I originally got onto Redmine because of its great out of the box support for git as well as remote subversion repositories. I’m keeping an eye on the “chiliproject” fork of “redmine” at the moment.
I have a redmine installation which includes a few custom modifications. So I have my “local” branch, which forked from redmine’s 1.1-stable some time ago, but when there’s a new version to do, I merge the new redmine version into my local, giving me, for example, redmine 1.1.3 + my changes.
So in order to evaluate chiliproject, and to see if my custom changes would go across, I figured I’d just add the chiliproject git remote and merge it across. Easy right? Well, kind of.
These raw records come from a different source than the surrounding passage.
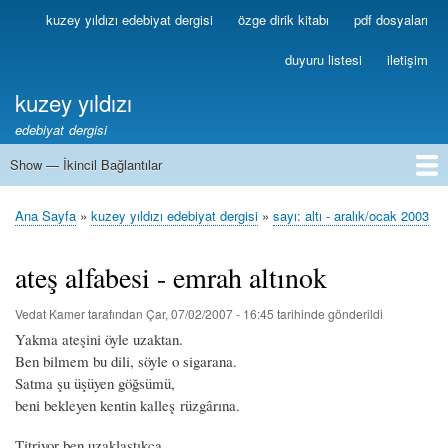
Ana
kuzey yıldızı edebiyat dergisi
özge dirik kitabı
pdf dosyaları
Birincil
içeriğe
Bağlantılar
atla
duyuru listesi
iletişim
kuzey yıldızı
edebiyat dergisi
Show — İkincil Bağlantılar
İkincil
Bağlantılar
1
2
3
4
5
6
7
8
9
10
11
12
13
Ana Sayfa
kuzey yıldızı edebiyat dergisi
sayı: altı - aralık/ocak 2003
Sayfa
yolu
ateş alfabesi - emrah altınok
Vedat Kamer
tarafından
Çar, 07/02/2007 - 16:45
tarihinde gönderildi
Yakma ateşini öyle uzaktan.
Ben bilmem bu dili, söyle o sigarana.
Satma şu üşüyen göğsümü,
beni bekleyen kentin kalleş rüzgârına.
Titriyor ben uzaklaştıkça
Simply doing this, didn’t work:
$ git remote add chiliproject git://github.com/chiliproject/chiliproject.git
$ git fetch chiliproject
$ git merge chiliproject/stable
This resulted in a *whole bunch* of merge conflicts; many of which actually looked to me like they should have been resolved automatically.
It appears those two repositories have a lot in common, but the main branches I’m interested in (redmine/1.1-stable and chiliproject/stable) have quite a distant common ancestor, which is what git will use to do the merge.
So, check this out:
$ # how many changes have I made from `redmine/1.1-stable`... out of curiosity?
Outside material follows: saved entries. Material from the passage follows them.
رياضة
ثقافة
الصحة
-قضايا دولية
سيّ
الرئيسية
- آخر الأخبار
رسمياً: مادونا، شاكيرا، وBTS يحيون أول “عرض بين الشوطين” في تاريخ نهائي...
$ git diff redmine/1.1-stable | wc
3340 11917 126173
$ git branch chili-stable chiliproject/stable
$ git checkout chili-stable
$ git merge -s ours redmine/1.1-stable
$ git branch local_chili local_redmine
$ git checkout local_chili
$ git merge chili-stable
$ # merge succeeded, how many changes do I now have from `chiliproject/stable`?
$ git diff chiliproject/stable | wc
3340 11917 126173
And Voila! All of my changes since redmine/1.1-stable can be applied to chiliproject/stable without any conflict. So, when two git repositories are related by difficult to merge, let `git merge -s ours` come to the rescue!